Sri Lanka plant, die Einfuhrbeschränkungen für Sanitärartikel zu lockern
Nov 09, 2022
Am 1. November diskutierte der srilankische Ausschuss für öffentliche Finanzen (COPF) auf seiner Sitzung am selben Tag die Rationalität des Importverbots für Sanitärartikel.
Die Public Finance Commission of Sri Lanka ist der Ansicht, dass die in der Special Gazette Notice No. 2296/30 unter dem Import and Export (Control) Act No. 1 of 1969 veröffentlichten Vorschriften weiter berücksichtigt werden sollten. Die Kommission sagte weiter, dass auch darüber nachgedacht werden sollte, ob die Verbraucher eine Zustimmung zu solchen Vorschriften für sinnvoll halten.

Die Veröffentlichung des Kommuniqués steht im Zusammenhang mit der Aussetzung des Imports von Sanitärkeramik wie Toiletten und Waschbecken.
Der Ausschuss berücksichtigte auch die Tatsache, dass im Zusammenhang mit dem Importmoratorium die drastische Preissteigerung von Badezimmerzubehör und -fliesen und die Unfähigkeit, die wachsende Nachfrage zu befriedigen, eine große Ungerechtigkeit für die Verbraucher verursacht hat. Im Jahr 2021 wird der Preis auf dem srilankischen Badezimmermarkt um 300 Prozent steigen. Ein Toilettenset, das ursprünglich 15,000 Rupien gekostet hat, muss 50,000 Rupien bezahlen. Daher empfiehlt der Ausschuss dem Finanzministerium, diesbezüglich einen Bericht vorzulegen.
Zuvor hatte Sri Lanka am 9. September eine Erklärung veröffentlicht, um die Einfuhrbeschränkungen für mehr als 150 Waren zu lockern. Dazu gehört die Lockerung der Einfuhr von 6910 Sanitärkeramik. Der Inhalt zeigt, dass nach dem Vorschlag des Ministers für Industrie des Landes, wenn der Mehrwert der heimischen Produktion weniger als 20 Prozent beträgt, einige von den Fabriken benötigte Rohstoffe und Investitionsgüter importiert werden können.

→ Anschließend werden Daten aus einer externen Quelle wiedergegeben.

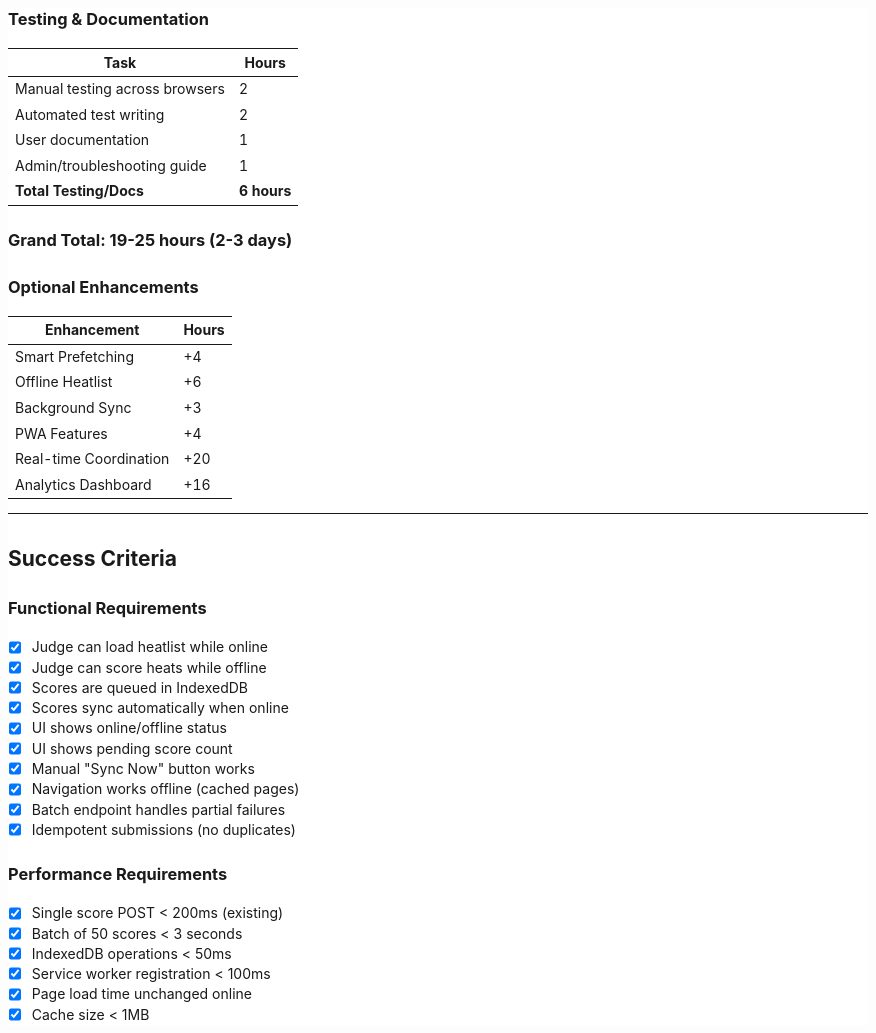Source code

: ### Testing & Documentation

| Task | Hours |
|------|-------|
| Manual testing across browsers | 2 |
| Automated test writing | 2 |
| User documentation | 1 |
| Admin/troubleshooting guide | 1 |
| **Total Testing/Docs** | **6 hours** |

### **Grand Total: 19-25 hours (2-3 days)**

### Optional Enhancements

| Enhancement | Hours |
|-------------|-------|
| Smart Prefetching | +4 |
| Offline Heatlist | +6 |
| Background Sync | +3 |
| PWA Features | +4 |
| Real-time Coordination | +20 |
| Analytics Dashboard | +16 |

---

## Success Criteria

### Functional Requirements

- [x] Judge can load heatlist while online
- [x] Judge can score heats while offline
- [x] Scores are queued in IndexedDB
- [x] Scores sync automatically when online
- [x] UI shows online/offline status
- [x] UI shows pending score count
- [x] Manual "Sync Now" button works
- [x] Navigation works offline (cached pages)
- [x] Batch endpoint handles partial failures
- [x] Idempotent submissions (no duplicates)

### Performance Requirements

- [x] Single score POST < 200ms (existing)
- [x] Batch of 50 scores < 3 seconds
- [x] IndexedDB operations < 50ms
- [x] Service worker registration < 100ms
- [x] Page load time unchanged online
- [x] Cache size < 1MB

Im Jahr 2020 erließ Sri Lanka ein Einfuhrverbot für Hygieneartikel. Im Februar 2021 ging Sri Lanka einen Kompromiss mit Importeuren ein und erlaubte, die Einfuhrbeschränkungen für einige Keramikprodukte zu lockern, um 50 Prozent der lokalen Nachfrage nach Sanitärkeramik zu decken, aber die Importeure müssen die Zölle von 15 Prozent auf 30 Prozent erhöhen. Der srilankische Zoll kündigte am 16. Juli die Aufhebung der im Januar 2021 verkündeten Import- und Export-(Kontroll-)Vorschriften Nr. 02 und die Streichung der Importbeschränkungen 6910 und 6906 in den Import- und Export-(Kontroll-)Vorschriften Nr. 04 von 2020 an. 2020-Artikel: einschließlich Keramikspülen, Waschbecken, Spültoiletten, Spülkästen, Urinale und andere sanitäre Einrichtungen.
Um die Devisenknappheit in Sri Lanka zu mildern, gab Sri Lanka am 23. August dieses Jahres eine Sondererklärung ab, in der Einfuhrbeschränkungen für 1.465 Artikel verhängt wurden. Nach mehreren Konsultationen wurden 708 Artikel aus der Liste der Einfuhrbeschränkungen gestrichen.